3) It took $33 million set aside to pay claims from the Office of Group Benefits, the state’s health insurance program for current and retired state employees, to pay for the general cost of government.

4) It moved 6,028 positions in higher education “off budget” to be funded with “restricted funds” that our universities already have, thereby “saving” $300 million.

5) It extended last year’s mid-year budget cuts into this year’s budget, reducing this year’s budget by $110 million.

6) It eliminated $55 million in “merit” pay raises for classified state employees.

7) It reduced this year’s budget by $225 million by not funding certain as yet undefined “inefficiencies” in state government.

8) It reduced actual departmental spending for operations by $410 million, or .15% of the total budget.

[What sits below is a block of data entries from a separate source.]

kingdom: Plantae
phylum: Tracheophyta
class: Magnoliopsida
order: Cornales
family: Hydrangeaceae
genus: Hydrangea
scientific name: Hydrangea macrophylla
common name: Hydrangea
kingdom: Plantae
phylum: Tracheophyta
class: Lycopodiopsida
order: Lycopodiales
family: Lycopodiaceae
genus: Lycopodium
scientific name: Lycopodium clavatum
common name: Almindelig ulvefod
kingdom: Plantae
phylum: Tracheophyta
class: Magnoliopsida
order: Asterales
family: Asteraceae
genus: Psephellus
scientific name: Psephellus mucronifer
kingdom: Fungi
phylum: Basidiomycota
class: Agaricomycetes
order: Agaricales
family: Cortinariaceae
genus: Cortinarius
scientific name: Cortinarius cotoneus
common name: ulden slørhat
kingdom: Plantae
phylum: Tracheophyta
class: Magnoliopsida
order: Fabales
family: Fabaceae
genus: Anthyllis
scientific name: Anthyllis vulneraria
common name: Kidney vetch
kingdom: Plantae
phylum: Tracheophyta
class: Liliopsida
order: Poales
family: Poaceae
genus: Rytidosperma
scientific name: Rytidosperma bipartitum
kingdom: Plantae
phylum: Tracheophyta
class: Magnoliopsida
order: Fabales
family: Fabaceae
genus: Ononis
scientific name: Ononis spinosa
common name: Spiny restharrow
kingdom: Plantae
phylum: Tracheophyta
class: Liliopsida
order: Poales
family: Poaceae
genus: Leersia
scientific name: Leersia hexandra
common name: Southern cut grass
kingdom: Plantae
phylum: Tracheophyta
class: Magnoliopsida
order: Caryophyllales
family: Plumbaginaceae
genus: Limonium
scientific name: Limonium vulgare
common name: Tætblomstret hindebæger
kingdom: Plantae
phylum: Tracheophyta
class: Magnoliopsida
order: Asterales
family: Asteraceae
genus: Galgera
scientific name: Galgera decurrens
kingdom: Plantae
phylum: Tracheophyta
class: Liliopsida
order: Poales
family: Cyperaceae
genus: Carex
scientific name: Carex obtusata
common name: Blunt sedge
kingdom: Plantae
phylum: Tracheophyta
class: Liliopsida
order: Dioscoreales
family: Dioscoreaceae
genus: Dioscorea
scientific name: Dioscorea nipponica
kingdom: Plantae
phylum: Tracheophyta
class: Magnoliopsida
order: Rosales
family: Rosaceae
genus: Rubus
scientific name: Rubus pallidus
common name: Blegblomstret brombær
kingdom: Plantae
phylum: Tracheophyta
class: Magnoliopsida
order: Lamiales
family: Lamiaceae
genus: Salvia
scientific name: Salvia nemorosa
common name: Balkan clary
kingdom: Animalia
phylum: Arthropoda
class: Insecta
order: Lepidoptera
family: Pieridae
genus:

As a result of these maneuvers, the state budget was balanced. But almost nothing was done to reform state spending in a way that solves our long-term structural fiscal problems. We still have too many state employees, adjusted for population, compared to other southern states. 22% of our managers manage one employee. Last year taxpayers paid for 900,000 visits to expensive emergency rooms for routine care. We have too many colleges offering the same programs and way more consulting contracts than we need.

Until we address these shortcomings, Louisiana state government will continue to lurch along, living paycheck to paycheck and budget crisis to budget crisis.